Abstract
Context
Lower serum concentration of apolipoprotein A-I (ApoA-I) is causally associated with heart failure (HF) risk. ATP-sensitive potassium channels (KATP), as a gating channel coupling vascular reactivity and metabolism with ischemic protection, become a new potential target of management for HF. The KATP gene sequence is highly polymorphic and high degree of genetic heterogeneity.
Objective
To determine whether ATP-sensitive potassium channels (KATP) variants predict the risks of decreased ApoA-I concentration and its related HF.

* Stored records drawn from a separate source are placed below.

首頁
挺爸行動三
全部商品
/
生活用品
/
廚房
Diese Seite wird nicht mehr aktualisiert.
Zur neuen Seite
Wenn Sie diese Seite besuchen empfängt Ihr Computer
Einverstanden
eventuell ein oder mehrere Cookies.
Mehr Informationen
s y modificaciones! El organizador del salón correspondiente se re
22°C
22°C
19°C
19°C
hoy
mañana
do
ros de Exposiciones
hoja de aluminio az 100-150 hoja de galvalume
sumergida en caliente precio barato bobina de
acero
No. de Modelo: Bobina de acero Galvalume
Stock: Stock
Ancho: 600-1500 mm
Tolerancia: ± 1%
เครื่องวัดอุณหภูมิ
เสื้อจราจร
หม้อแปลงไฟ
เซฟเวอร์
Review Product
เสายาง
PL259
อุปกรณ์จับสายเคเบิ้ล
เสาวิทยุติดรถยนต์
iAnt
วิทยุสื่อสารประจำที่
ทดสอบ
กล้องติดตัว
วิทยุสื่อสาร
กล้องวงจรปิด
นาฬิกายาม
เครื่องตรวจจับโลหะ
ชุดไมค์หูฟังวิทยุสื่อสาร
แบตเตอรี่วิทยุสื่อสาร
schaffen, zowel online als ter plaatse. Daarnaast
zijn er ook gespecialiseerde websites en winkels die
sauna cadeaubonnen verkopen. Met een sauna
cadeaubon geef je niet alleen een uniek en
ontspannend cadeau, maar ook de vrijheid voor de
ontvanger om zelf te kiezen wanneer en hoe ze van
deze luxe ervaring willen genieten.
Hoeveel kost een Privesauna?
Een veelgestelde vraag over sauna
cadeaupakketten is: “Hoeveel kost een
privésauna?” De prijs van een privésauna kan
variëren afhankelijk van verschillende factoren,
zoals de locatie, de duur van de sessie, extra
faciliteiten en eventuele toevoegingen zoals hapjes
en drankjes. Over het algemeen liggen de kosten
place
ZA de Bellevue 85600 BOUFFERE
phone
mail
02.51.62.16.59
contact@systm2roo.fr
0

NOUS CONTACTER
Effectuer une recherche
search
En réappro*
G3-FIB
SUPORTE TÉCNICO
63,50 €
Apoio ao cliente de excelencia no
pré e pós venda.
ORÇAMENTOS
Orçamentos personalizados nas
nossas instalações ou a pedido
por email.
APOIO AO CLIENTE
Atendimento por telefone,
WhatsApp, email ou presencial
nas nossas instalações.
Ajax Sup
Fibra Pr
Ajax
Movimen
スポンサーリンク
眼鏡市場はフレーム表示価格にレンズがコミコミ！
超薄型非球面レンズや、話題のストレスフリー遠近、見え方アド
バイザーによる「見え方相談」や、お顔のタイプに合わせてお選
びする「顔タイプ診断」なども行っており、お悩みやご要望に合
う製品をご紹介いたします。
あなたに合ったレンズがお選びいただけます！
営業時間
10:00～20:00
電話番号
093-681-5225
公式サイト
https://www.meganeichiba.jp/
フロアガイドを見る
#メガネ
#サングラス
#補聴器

Design, Patients, Settings
A total of 634 subjects, including 317 subjects with decreased ApoA-I concentration (< 120 mg/dL) and 317 counterpart subjects (≥ 120 mg/dL), were retrospectively selected.
Methods
5 KATP variants were genotyped through MassARRAY platform. The exosome-derived microRNAs (exo-miRs) expression profiles were identified by next-generation sequencing, and the top 10 DE exo-miRs were verified using qPCR in a validation cohort of 240 subjects with decreased ApoA-I concentration.
Results
KATP rs141294036 was related to increased risk of lower ApoA-I levels (adjusted OR=1.95, P=0.002) and HF incidence (adjusted OR=2.38, P=0.009), especially HFpEF (adjusted OR=2.13, P=0.015). After median 48.6-months follow-up, participants carrying CC genotype of rs141294036 was associated with elevated HF re-hospitalization risk (adjusted HR=1.91, P=0.005). 36 exo-miRs were significantly differentially expressed between different genotypes of rs141294036 in subjects with lower ApoA-I levels, but only 5 exo-miRs (miR-31-5p, miR-126-5p, miR-106a-5p, miR-378i and miR-181c-5p) were further confirmed.
Conclusions
The KATP rs141294036 was associated with increased risks of lower ApoA-I levels, HF incidence (especially HFpEF) and HF re-hospitalization, involving in those 5 confirmed exo-miRs and its related metabolic pathways.